WORK TO COMPLETE: Return all of the entries word for word, but omit the pictures they contain.

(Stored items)

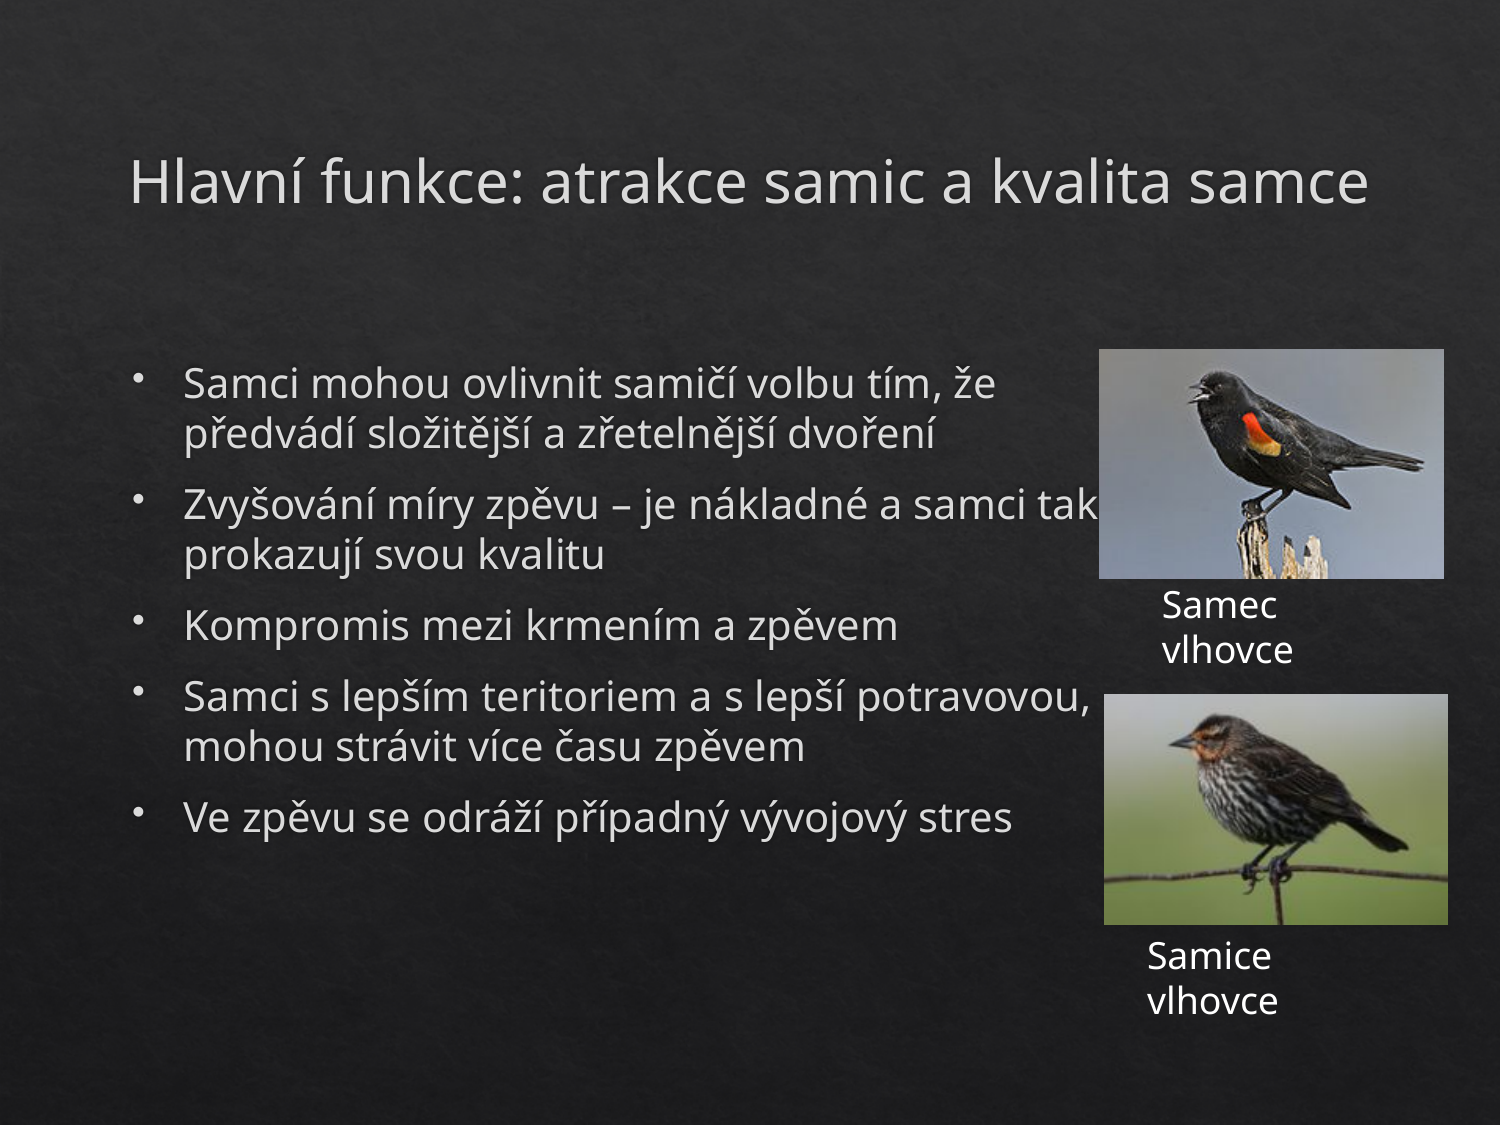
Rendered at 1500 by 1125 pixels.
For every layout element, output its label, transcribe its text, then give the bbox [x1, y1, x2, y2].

picture [1099, 348, 1444, 579]
text_box Samice vlhovce [1132, 935, 1412, 1030]
text_box Samec vlhovce [1147, 592, 1426, 679]
picture [1103, 694, 1449, 925]
list Samci mohou ovlivnit samičí volbu tím, že předvádí složitější a zřetelnější dvoření Zvyšování míry zpěvu – je nákladné a samci tak prokazují svou kvalitu Kompromis mezi krmením a zpěvem Samci s lepším teritoriem a s lepší potravovou, mohou strávit více času zpěvem Ve zpěvu se odráží případný vývojový stres [112, 349, 1134, 1041]
title Hlavní funkce: atrakce samic a kvalita samce [112, 99, 1387, 260]
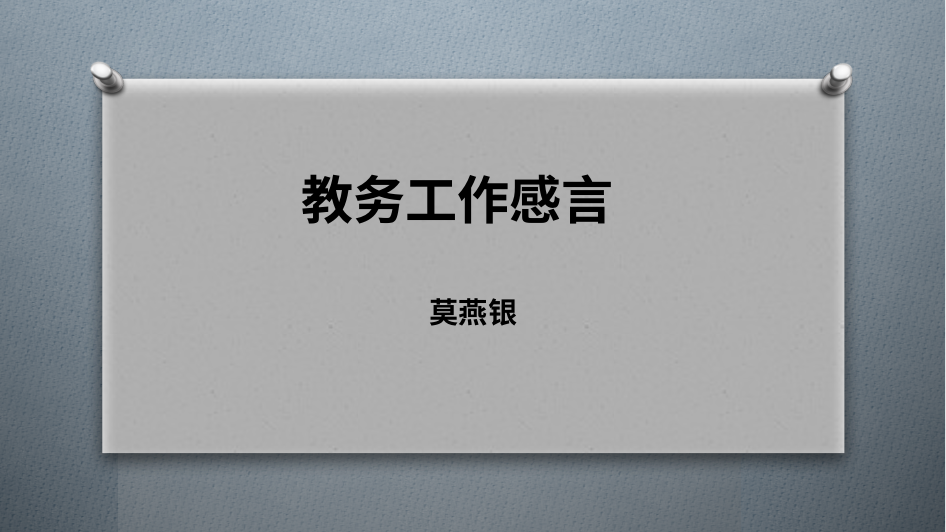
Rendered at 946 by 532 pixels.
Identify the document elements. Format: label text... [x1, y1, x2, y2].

picture [74, 45, 144, 108]
title [178, 139, 771, 281]
text_box 教务工作感言 [224, 162, 783, 279]
subtitle 莫燕银 [178, 289, 769, 408]
picture [806, 49, 876, 111]
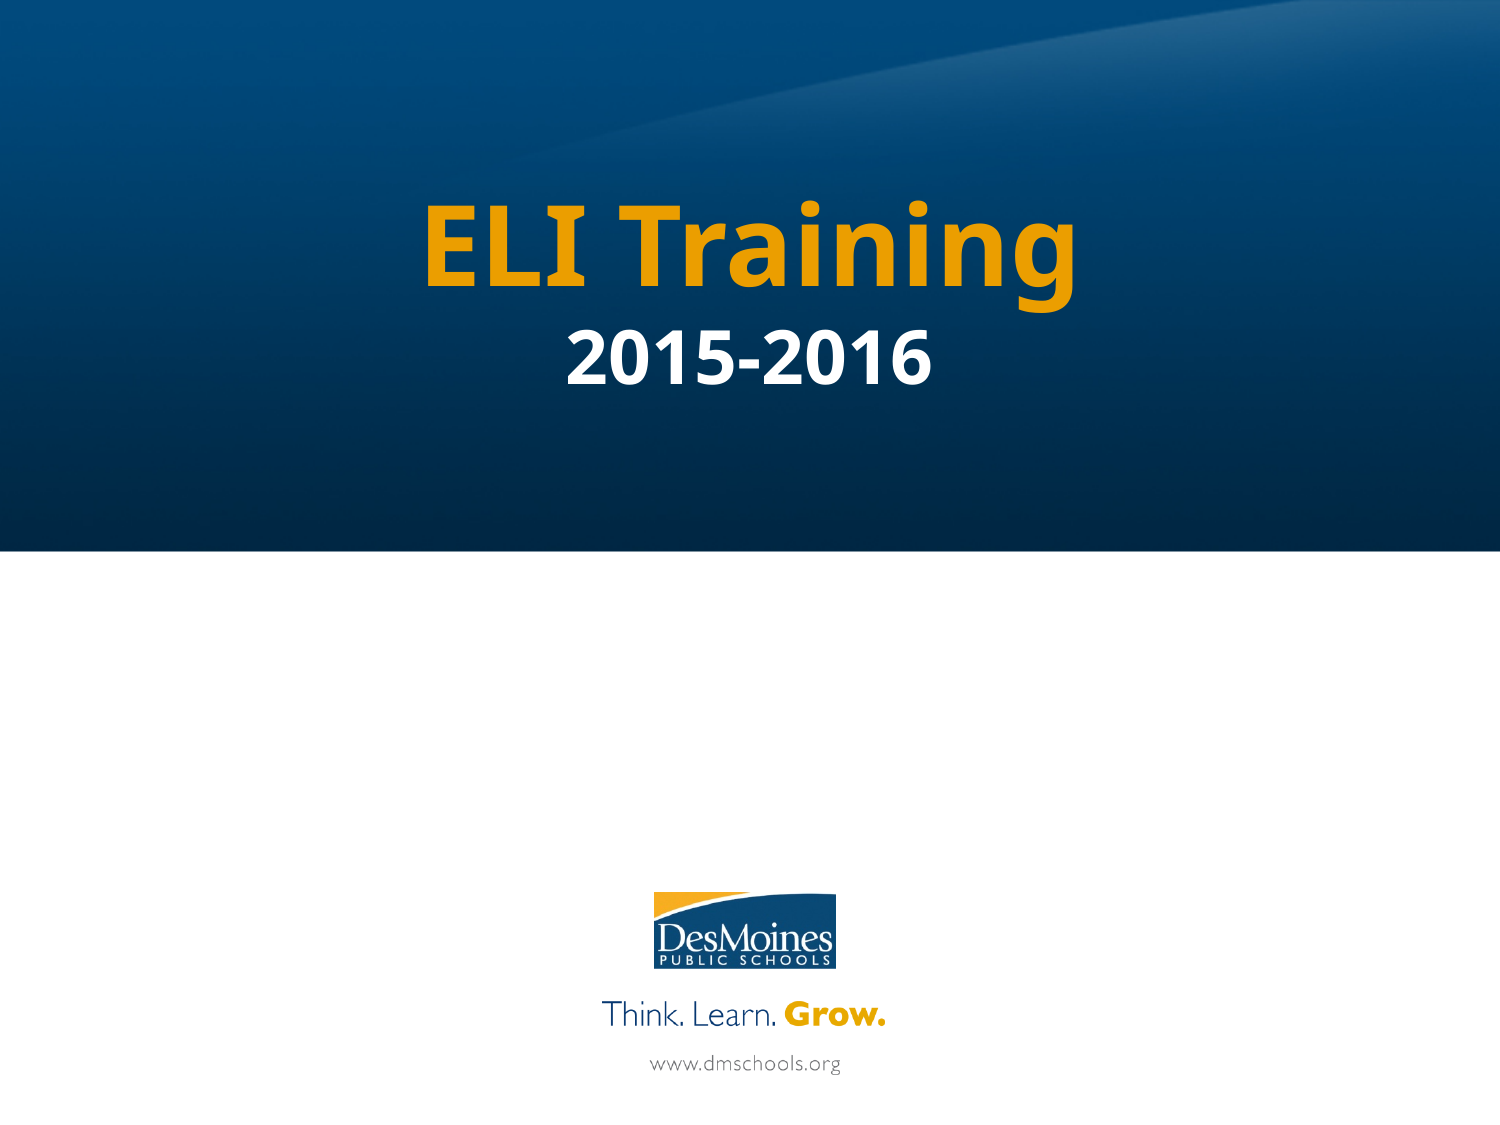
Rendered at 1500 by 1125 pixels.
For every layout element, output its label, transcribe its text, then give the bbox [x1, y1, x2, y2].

FINISHED TASK:
Rendered at 1500 by 1125 pixels.
For every layout element, output its label, transcribe its text, then give the bbox [x1, y1, x2, y2].

picture [1099, 348, 1444, 579]
text_box Samice vlhovce [1132, 935, 1412, 1030]
text_box Samec vlhovce [1147, 592, 1426, 679]
picture [1103, 694, 1449, 925]
list Samci mohou ovlivnit samičí volbu tím, že předvádí složitější a zřetelnější dvoření Zvyšování míry zpěvu – je nákladné a samci tak prokazují svou kvalitu Kompromis mezi krmením a zpěvem Samci s lepším teritoriem a s lepší potravovou, mohou strávit více času zpěvem Ve zpěvu se odráží případný vývojový stres [112, 349, 1134, 1041]
title Hlavní funkce: atrakce samic a kvalita samce [112, 99, 1387, 260]
Rendered at 946 by 532 pixels.
Identify the document elements. Format: label text... [x1, y1, x2, y2].

picture [74, 45, 144, 108]
title [178, 139, 771, 281]
text_box 教务工作感言 [224, 162, 783, 279]
subtitle 莫燕银 [178, 289, 769, 408]
picture [806, 49, 876, 111]
Rendered at 1500 by 1125 pixels.
For every layout element, output its label, transcribe its text, then give the bbox [x1, y1, x2, y2].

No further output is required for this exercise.